• PROBLEM
Please copy the listing from the line with "### Autorización" to the line with "- En general, todos", changing "entidades" to "recursos" and leaving everything else as it is.

_ _ _

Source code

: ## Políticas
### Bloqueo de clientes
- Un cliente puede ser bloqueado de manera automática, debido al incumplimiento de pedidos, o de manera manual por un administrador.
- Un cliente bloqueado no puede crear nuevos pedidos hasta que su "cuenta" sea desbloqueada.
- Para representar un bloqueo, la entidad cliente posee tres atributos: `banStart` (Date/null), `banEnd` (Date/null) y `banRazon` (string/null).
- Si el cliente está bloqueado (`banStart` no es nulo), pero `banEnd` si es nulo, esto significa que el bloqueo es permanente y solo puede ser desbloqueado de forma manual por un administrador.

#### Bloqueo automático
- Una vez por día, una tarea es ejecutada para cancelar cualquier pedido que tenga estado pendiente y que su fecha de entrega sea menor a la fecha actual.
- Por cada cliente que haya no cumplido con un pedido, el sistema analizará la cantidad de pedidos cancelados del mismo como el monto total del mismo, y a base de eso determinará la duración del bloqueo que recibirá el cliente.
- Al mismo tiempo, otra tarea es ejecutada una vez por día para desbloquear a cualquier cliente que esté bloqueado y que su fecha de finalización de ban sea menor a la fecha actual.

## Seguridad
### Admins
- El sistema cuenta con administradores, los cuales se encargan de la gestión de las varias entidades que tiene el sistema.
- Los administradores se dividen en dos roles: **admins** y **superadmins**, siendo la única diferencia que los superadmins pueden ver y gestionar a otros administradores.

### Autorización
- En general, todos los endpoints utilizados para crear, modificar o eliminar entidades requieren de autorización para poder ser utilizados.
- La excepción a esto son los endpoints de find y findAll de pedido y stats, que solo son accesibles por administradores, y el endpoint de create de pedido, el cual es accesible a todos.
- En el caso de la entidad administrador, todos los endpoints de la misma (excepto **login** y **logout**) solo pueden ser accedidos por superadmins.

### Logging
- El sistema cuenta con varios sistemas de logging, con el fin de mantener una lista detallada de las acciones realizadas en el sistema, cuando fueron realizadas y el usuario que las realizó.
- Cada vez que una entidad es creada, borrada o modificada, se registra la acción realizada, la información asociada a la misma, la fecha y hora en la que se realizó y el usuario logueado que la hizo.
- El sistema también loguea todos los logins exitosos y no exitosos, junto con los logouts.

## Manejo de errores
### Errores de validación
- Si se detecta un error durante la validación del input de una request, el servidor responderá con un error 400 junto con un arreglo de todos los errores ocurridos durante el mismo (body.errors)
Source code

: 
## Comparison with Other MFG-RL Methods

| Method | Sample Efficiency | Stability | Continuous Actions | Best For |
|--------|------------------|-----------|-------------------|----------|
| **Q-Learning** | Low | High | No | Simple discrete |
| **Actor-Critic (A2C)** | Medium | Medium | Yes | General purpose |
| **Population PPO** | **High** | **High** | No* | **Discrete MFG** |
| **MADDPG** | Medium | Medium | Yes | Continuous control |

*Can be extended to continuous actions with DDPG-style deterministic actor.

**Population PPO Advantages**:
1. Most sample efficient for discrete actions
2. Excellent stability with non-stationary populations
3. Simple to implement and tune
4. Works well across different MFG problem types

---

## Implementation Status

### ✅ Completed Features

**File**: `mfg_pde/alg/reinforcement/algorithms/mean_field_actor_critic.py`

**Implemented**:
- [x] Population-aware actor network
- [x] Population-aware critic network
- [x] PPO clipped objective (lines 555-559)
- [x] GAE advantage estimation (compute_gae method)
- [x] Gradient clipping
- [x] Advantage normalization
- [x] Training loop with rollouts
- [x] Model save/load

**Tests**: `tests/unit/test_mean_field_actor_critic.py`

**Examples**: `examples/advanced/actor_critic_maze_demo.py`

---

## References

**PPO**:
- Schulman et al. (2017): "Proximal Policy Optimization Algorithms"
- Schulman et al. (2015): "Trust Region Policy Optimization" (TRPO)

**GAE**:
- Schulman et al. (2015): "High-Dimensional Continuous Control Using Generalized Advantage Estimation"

_ _ _

• ANSWER SECTION
### Autorización
- En general, todos los endpoints utilizados para crear, modificar o eliminar recursos requieren de autorización para poder ser utilizados.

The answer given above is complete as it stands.